News
posted on
Jul 09, 2012 10:02AM
(PRESS PROFILE TAB FOR FACT SHEET & UPDATES)
VANCOUVER, BRITISH COLUMBIA--(Marketwire -07/09/12)- NOT FOR DISSEMINATION IN THE UNITED STATES OR TO UNITED STATES NEWSWIRE
Tyhee Gold Corp. (TDC.V) (the "Company") announces that it will complete an additional closing of its previously announced non-brokered private placement of units (the "Units") at $0.09 per Unit. The private placement is being conducted on the terms and conditions previously announced April 2, 2012 and May 24, 2012. Each Unit is comprised of one common share of the Company and one transferable common share purchase warrant of the Company (the "Warrants"). Each Warrant will entitle the holder to purchase a further common share in the Company (the "Warrant Shares") at a price of $0.125 per Warrant Share within 24 months of closing. In this closing, the Company will issue 4,000,000 Units for proceeds of $360,000. The Company may complete additional closings of the private placement, as subscriptions are received, for an aggregate of up to $6.5 million (approximately $1.4 million raised to date). All securities sold in the private placement will be subject to a 4-month hold period from closing. The private placement is subject to the approval of the TSX Venture Exchange.
The funds will be used to advance its Yellowknife Gold Project, an advanced stage wholly-owned gold project in the feasibility study and permitting stage, as well as for general corporate purposes. A feasibility study, lead by SRK Consulting, is underway and expected to be completed in August, 2012. It will build on the positive Preliminary Feasibility Study completed in July 2010, which recommended operating at 3,000 tonnes per day. The feasibility study will also consider an expanded resource as well as other updated inputs, including a more current gold price.

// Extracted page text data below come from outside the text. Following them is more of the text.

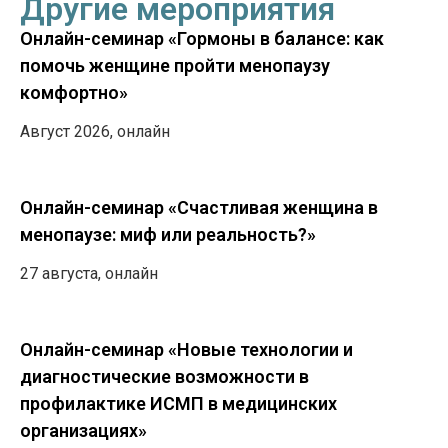
Другие мероприятия
Онлайн-семинар «Гормоны в балансе: как
помочь женщине пройти менопаузу
комфортно»
Август 2026, онлайн
Онлайн-семинар «Счастливая женщина в
менопаузе: миф или реальность?»
27 августа, онлайн
Онлайн-семинар «Новые технологии и
диагностические возможности в
профилактике ИСМП в медицинских
организациях»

All statements in this news release, other than statements of historical facts, that address events or developments that the Company expects to occur, including statements regarding the closing of the non-brokered financing, the proposed use of funds, expectation of additional closings of the private placement, and the expected timing of completion of the feasibility study on the Yellowknife Gold Project, are "forward-looking statements". Forward-looking statements are necessarily based on estimates and assumptions that are inherently subject to known and unknown risks, uncertainties and other factors that may cause the Company's actual results, performance or achievements to be materially different from those expressed or implied by such forward-looking statements. Forward-looking statements are not guarantees of future performance, and actual results and future events could materially differ from those anticipated in such statements. Factors that may cause actual results to vary from those made in the forward looking statements described in this document include: changes in general economic conditions and conditions in the financial markets; changes in demand and prices for minerals; delays in obtaining approvals, litigation, legislative, environmental and other judicial, regulatory, political and competitive developments; delays in completion of work necessary to complete the feasibility study, whether as a result of adverse weather conditions, contract or labour disputes, equipment failure, or response to regulatory enquiries in respect of permit applications; technological and operational difficulties encountered in connection with the activities of the company. This list is not exhaustive of the factors that may affect the forward-looking statements. These and other factors should be considered carefully and readers should not place undue reliance on the companies' forward-looking information. The Company expressly disclaims any intention or obligation to update or revise any forward-looking statements, whether as a result of new information, events or otherwise, except in accordance with applicable securities laws.
This news release does not constitute an offer to sell or a solicitation of an offer to sell any of the securities in the United States. The securities have not been and will not be registered under the United States Securities Act of 1933, as amended (the "U.S. Securities Act") or any state securities laws and may not be offered or sold within the United States or to U.S. Persons unless registered under the U.S. Securities Act and applicable state securities laws or an exemption from such registration is available
Neither the TSX Venture Exchange nor its Regulation Services Provider (as that term is defined in the policies of the TSX Venture Exchange) accepts responsibility for the adequacy or accuracy of this release.